How does temperature affect the volume of a gas?

Temperature directly affects the volume of a gas; as temperature increases, the volume of a gas also increases, and vice versa.

In more detail, this relationship between temperature and volume is explained by the kinetic theory of gases. This theory states that gases are made up of a large number of tiny particles that are in constant, random motion. The temperature of a gas is directly related to the average kinetic energy of these particles. When the temperature of a gas increases, the kinetic energy of the particles also increases. This means that the particles move faster and collide more frequently and with greater force against the walls of their container.
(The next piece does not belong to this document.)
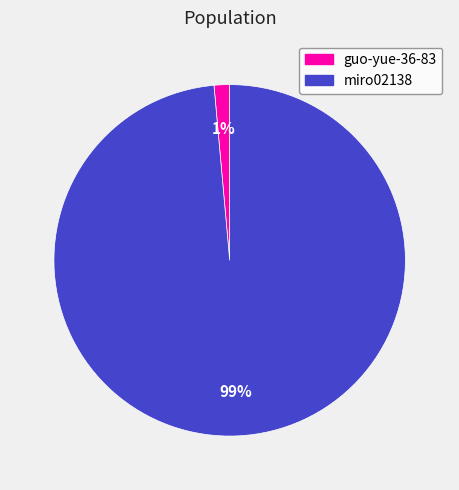

Combined, do miro02138 and guo-yue-36-83 account for over 50%?

Yes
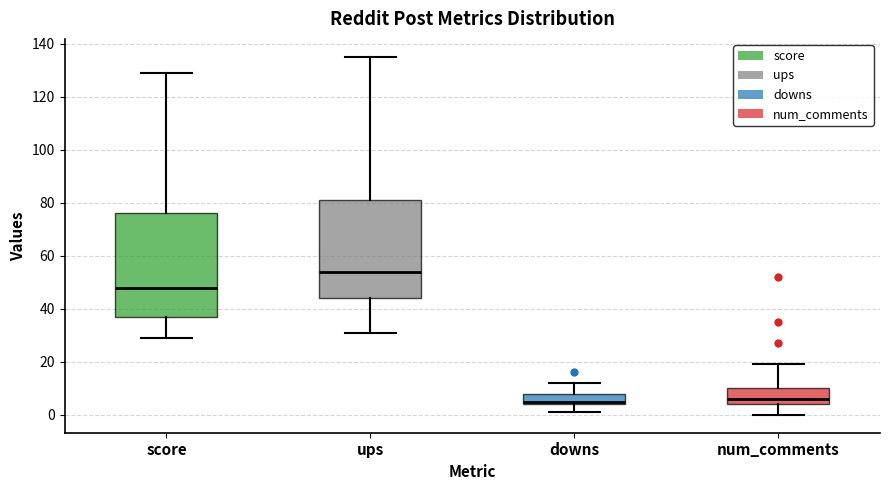

Where does the lower whisker of the box for score end on the y-axis? The values are not printed on the chart, so give them approximately, as read against the axis.

30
These increased collisions cause the volume of the gas to expand.

Conversely, when the temperature of a gas decreases, the kinetic energy of the particles decreases as well. The particles move slower and collide less frequently and with less force against the walls of their container. This results in a decrease in the volume of the gas.

This relationship between temperature and volume is known as Charles's Law. Named after Jacques Charles, who first stated the principle in the 1780s, it states that the volume of a given amount of gas is directly proportional to its temperature on the absolute temperature scale (Kelvin), provided the pressure remains constant. This means that if you double the temperature of a gas, you will also double its volume, as long as the pressure is kept constant.

In practical terms, this means that if you heat a balloon, it will expand as the gas inside it increases in volume. Conversely, if you cool a balloon, it will shrink as the gas inside it decreases in volume. This principle is used in many everyday applications, such as hot air balloons and refrigeration systems.